Le procès de l’ancien mercenaire français Bob Denard s’est ouvert ce lundi au tribunal correctionnel de Paris. L’ex-militaire y a comparu avec 16 autres accusés pour « association de malfaiteurs en vue de la préparation d’un crime », dans le cadre d’une tentative de coup d’Etat aux Comores de 1995.
Malgré son état de santé, l’ancien mercenaire de 76 ans de Bob Denard a comparu, ce lundi, avec 16 autres hommes devant la 14e chambre du tribunal correctionnel de Paris, pour une tentative de coup d’Etat aux Comores remontant à 1995. Le « mercenaire de la République » a, cette année-là, dans la nuit du 26 au 27 septembre, emmené trois commandos pour destituer le Président Saïd Djohar. L’Opération Eskazi, du nom d’un vent chaud de la région, avait pour objectif de remplacer le chef de l’Etat déchu par deux membres de l’opposition : Mohamed Taki et Saïd-Ali Kemal.
L’opération a réussi, mais les militaires français, au nom des accords de défense entre l’Hexagone et les Comores, sont intervenus le 4 février. Après le coup de 1995, les mercenaires se sont rendus et ont été rapatriés. Un scénario qui rappelle la conclusion d’une tentative de prise de pouvoir aux Comores, en 1989. Après la mort du Président Ahmed Abdallah, qu’il avait mis au pouvoir avec d’autres mercenaires, Bob Denard tenta de contrôler le pays mais en sera empêché par l’armée française à Moroni. Il fuira en Afrique du Sud, avant de se rendre en 1993.
L’avocat Saïd Larifou veut une contre-expertise
Après une dizaine d’années d’instruction, l’affaire des Comores revient sur le devant de la scène. Le principal accusé Bob Denard ne devait, en principe, pas être présent au tribunal. Une expertise médicale menée courant janvier avait conclu que l’état de santé de l’accusé, de son vrai nom Gilbert Bourgeaud, ne lui permettait pas d’assister aux audiences. L’homme souffrirait en effet d’« une maladie d’Alzheimer, diagnostiquée début 2003 et traitée comme telle depuis mars 2003 », de « troubles neurologiques (désorientation, ralentissement idéo-moteur) » et d’hypertension artérielle.

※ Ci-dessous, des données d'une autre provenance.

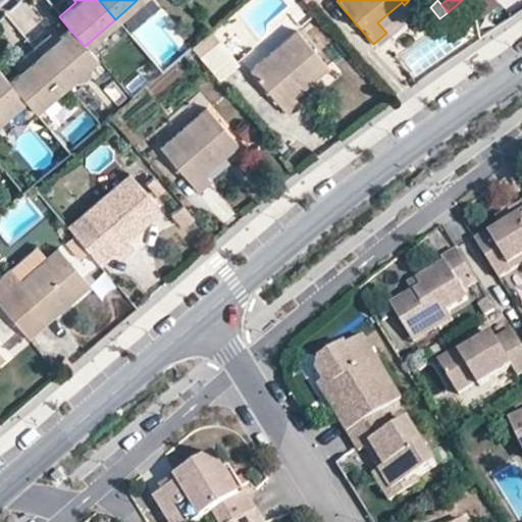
[(494,5),(489,0),(466,0),(471,20),(494,5)]
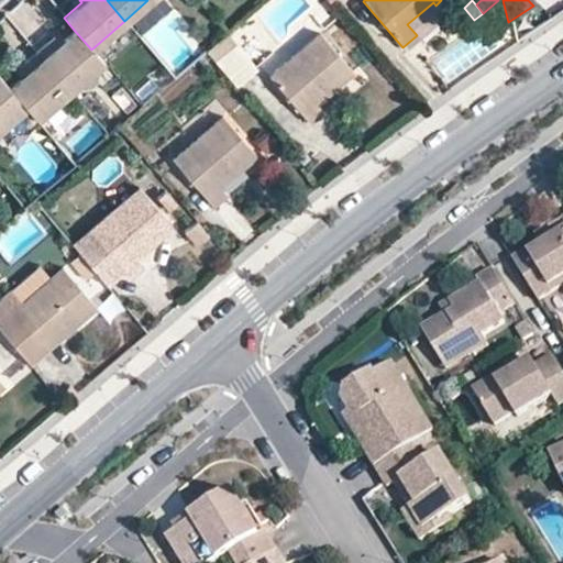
[(417,35),(442,13),(435,6),(433,2),(407,24),(417,35)]
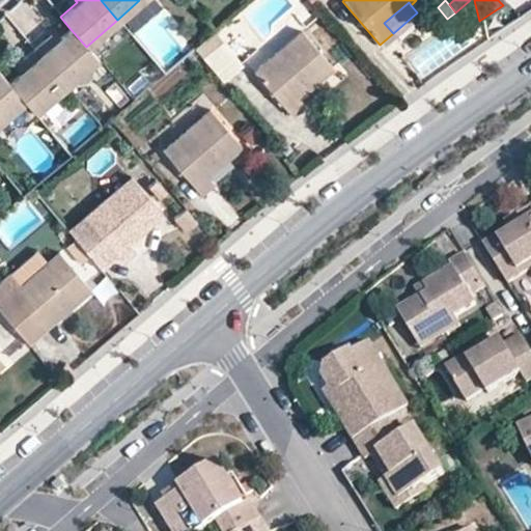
[(33,49),(64,85),(95,57),(86,47),(70,28),(56,40),(51,33),(33,49)]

Saïd Larifou, avocat de l’ancien Président Djohar, avait dénoncé une « manipulation qui tiendrait à dispenser de peine » Bob Denard. Me Larifou entendait demander une contre-expertise et envisage, en cas de refus, de « saisir le conseil de sécurité de l’Onu (au nom de l’Etat comorien) pour que la justice française soit dessaisie. (…) Nous savons tous que ce n’est pas seulement une affaire judiciaire et qu’il y a des barbouzes autour de ce procès », a-t-il commenté. Mais contre toute attente Denard était bel et bien sur le banc des accusés.

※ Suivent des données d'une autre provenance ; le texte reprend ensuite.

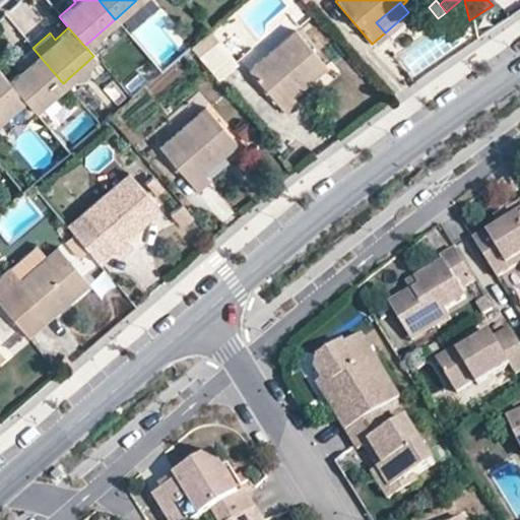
[(218,43),(208,30),(188,48),(198,60),(218,43)]
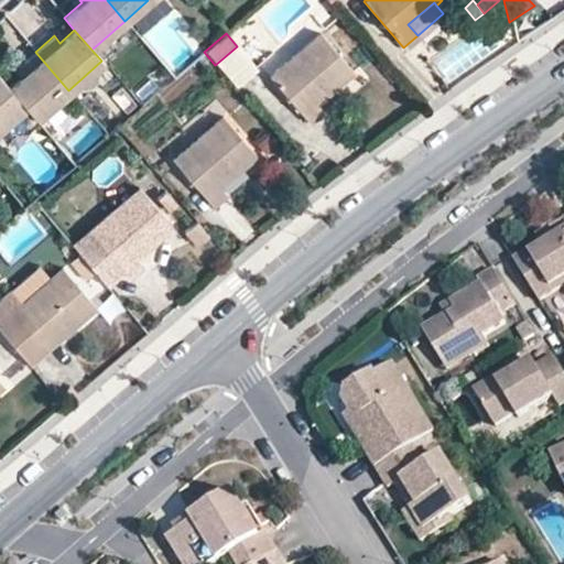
[(270,76),(307,121),(322,109),(312,98),(337,77),(339,80),(350,72),(320,33),(270,76)]
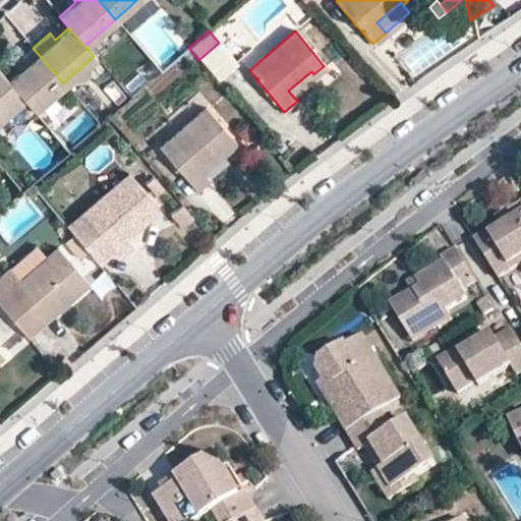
[(219,43),(198,60),(218,83),(238,65),(219,43)]
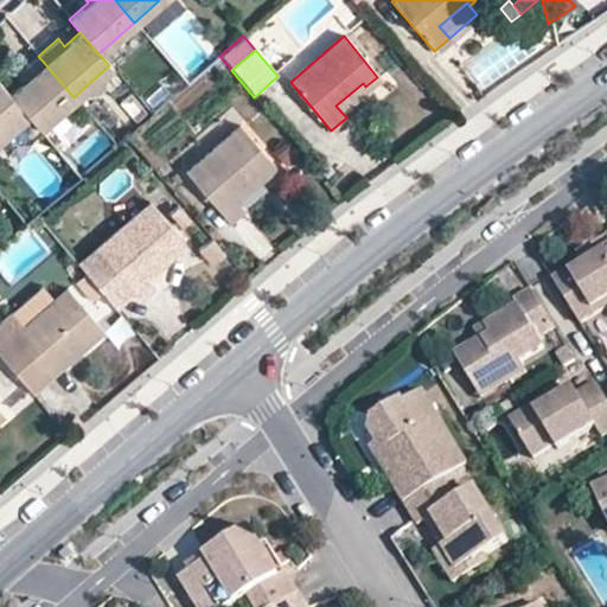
[(27,114),(39,127),(74,97),(38,56),(19,71),(26,78),(10,91),(27,114)]
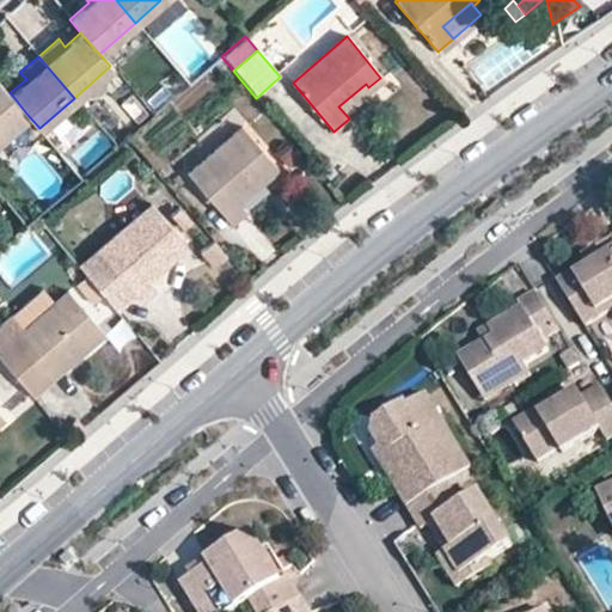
[(0,139),(28,115),(10,92),(0,81),(0,139)]
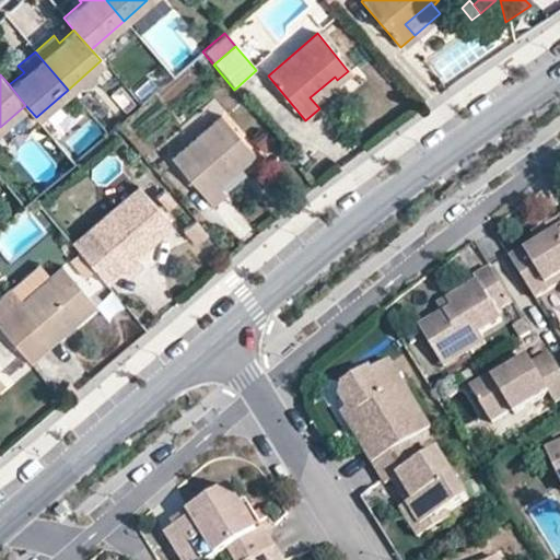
[(172,158),(209,203),(223,191),(213,182),(240,159),(242,163),(253,153),(222,116),(172,158)]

Les services secrets français auraient cautionné
Les motivations de Bob Denard pour ce coup d’Etat ne sont pas claires. Alors que des commissions rogatoires aux Comores ont permis de déterminer que Saïd-Ali Kemal a été l’un des commanditaires du putsch, Bob Denard a expliqué avoir agi par « engagement moral » envers les Comoriens , selon lui victimes d’élections truquées et de détournements de fonds de la famille Djohar. Autres hypothèses, l’ancien quartier-maître de la Marine nationale souhaitait libérer des prisonniers politiques et récupérer des biens immobiliers. On évoque également une opération de 1,5 million d’euros, menée « avec l’intention de créer aux Comores une zone franche et un système bancaire ‘off-shore’ » afin de blanchir de l’argent.

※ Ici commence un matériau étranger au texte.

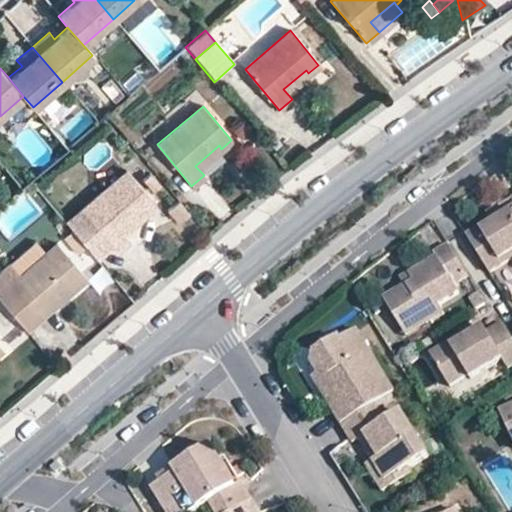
[(110,245),(115,251),(129,240),(120,230),(142,211),(144,214),(154,205),(126,172),(81,210),(110,245)]
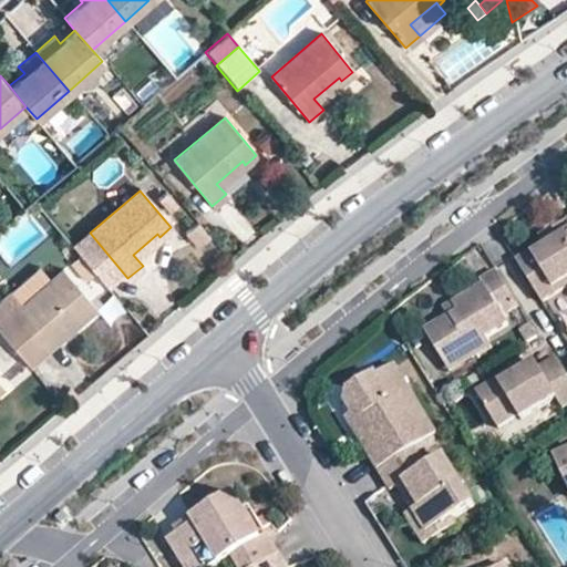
[(158,199),(171,213),(177,207),(165,193),(158,199)]
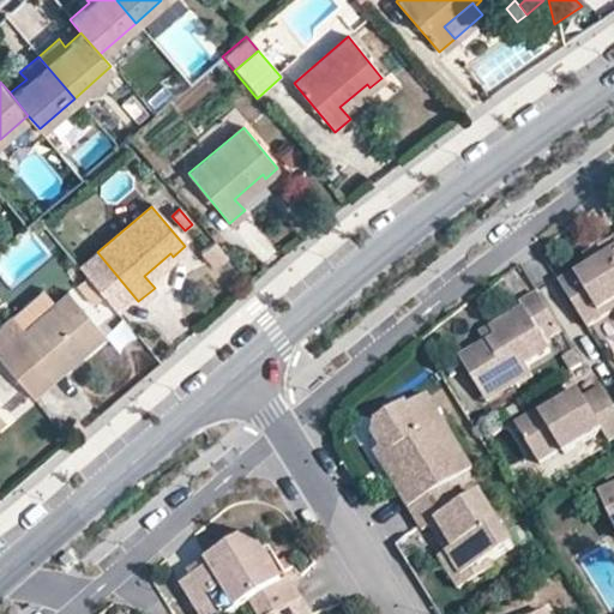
[(613,248),(589,264),(559,283),(587,327),(613,309),(613,238),(613,239),(613,248)]
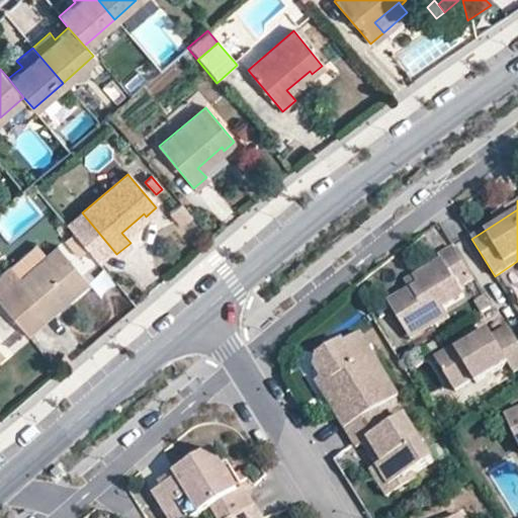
[(517,209),(517,201),(494,217),(497,223),(517,209)]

Bob Denard, qui fut colonel dans l’armée congolaise, explique avoir mené plusieurs coups d’Etat sous la bénédiction des services secrets français. L’accusé a, en effet, été impliqué dans plusieurs putschs, notamment sur le sol africain. Il a d’ailleurs été condamné à 5 ans de prison avec sursis, en 1993, pour une tentative de coup d’Etat au Bénin en 1977. L’enquête sur l’affaire des Comores indique qu’il est « peu vraisemblable » que les « différents services français aient totalement ignoré le projet Robert Denard ». Quoi qu’il en soit, des preuves montrent que Bob Denard, qui s’est converti à l’islam et a dirigé un temps la garde présidentielle comorienne, a acheté le matériel nécessaire à mener le coup d’Etat. S’il est reconnu coupable, il risque 10 ans de prison. Mais la justice a d’ores et déjà expliqué qu’elle tiendrait compte de l’état physique de l’accusé.